Under current carbon trading rules, as pine forests have grown, New Zealand has been able to gain credits for all the carbon stored, covering most of the gap between our emissions and our targets.
But the report authors point out that when the forests begin to be harvested from around 2020, New Zealand's so-called forestry "credit card" will be "maxed out" and the country will have to pay many of those credits back.
They say the proposed changes to forest accounting rules avoids the need to do so, as, under the new approach New Zealand would only receive credits for carbon stored in a new forest up until it reaches the long-term average carbon stock.
"For a pine plantation that would be after around 20 years," they say.
"If we applied this rule now, New Zealand would receive far fewer credits during the period up until 2020, but also wouldn't have to pay any back on harvesting."
Their main finding was that, up to 2020, New Zealand would claim 79 million credits - with a range of 65 to 90 million - from forests that were above their long-term average carbon stock.
"The excess emissions this allows equate to nearly one year's worth of New Zealand's gross emissions," they said.
"This approach will violate not only the forest accounting rules agreed under the Kyoto Protocol, but also the Paris Agreement's key principle of progression."
They concluded that, while there appeared to be some merit in the rule change, integrity required a corresponding increase in New Zealand's 2030 target of at least 25-30 per cent below 1990 levels.
Existing rules had bought New Zealand time to get its greenhouse gas emissions down, "but Government inaction has squandered that time", they said.
"Our emissions have continued to climb in excess of our targets and it will now take a huge effort to turn things around."
Labour climate change spokesperson Dr Megan Woods said it was "critical" the Government released all of the information so it could be seen whether the report's modelling was accurate.
"It is very worrying and very concerning if it is accurate, because this will be back-sliding on our 1990 level, when the world is about to commit to progression, more ambition and actually cutting emissions.
"This wouldn't be a problem if we'd kept up with planting, but we've maxed out the credit card without having made any of the payments that were required over the last eight years, in terms of replanting.

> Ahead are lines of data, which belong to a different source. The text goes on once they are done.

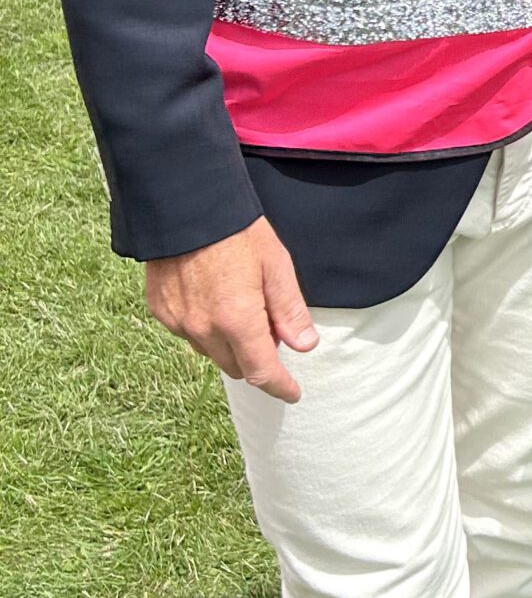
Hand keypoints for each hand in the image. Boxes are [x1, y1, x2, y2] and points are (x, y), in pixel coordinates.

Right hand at [145, 217, 317, 402]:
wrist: (184, 205)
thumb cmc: (236, 230)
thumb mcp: (276, 264)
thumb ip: (289, 310)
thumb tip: (304, 346)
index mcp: (237, 320)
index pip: (261, 372)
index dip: (280, 387)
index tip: (292, 392)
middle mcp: (203, 329)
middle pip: (236, 367)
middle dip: (257, 359)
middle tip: (270, 326)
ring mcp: (178, 322)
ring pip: (211, 352)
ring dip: (230, 344)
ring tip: (241, 306)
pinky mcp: (160, 311)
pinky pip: (188, 334)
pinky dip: (206, 327)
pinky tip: (213, 298)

"This again just points to the need for an independent climate commission and carbon budgeting."
Climate Change Minister Paula Bennett was approached by the Herald for comment yesterday afternoon, but today a spokesperson from Bennett's office said questions had since been referred on to the Ministry for the Environment.
A ministry spokesperson said the ministry wouldn't be commenting on numbers or strategy as the rules hadn't been settled yet, but added New Zealand was committed to "ensuring that our approach to forestry has environmental integrity".
The ministry had taken a "broad approach" for how forestry would contribute to New Zealand's nationally determined contribution to the Paris agreement.
"While working on those details we are taking into account how the wider negotiations on forestry rules for the 2030s are playing out."
New Zealand and other countries would be negotiating the post-2030 forestry accounting rules and guidelines over the coming years.
"The Paris Agreement provides an opportunity for the global community to revisit the mechanisms for achieving emissions reductions to make them fairer, more workable and more transparent and robust than previously," the spokesperson said.
"New Zealand needs a plan for domestic action and the Government's announced three working groups to help with this."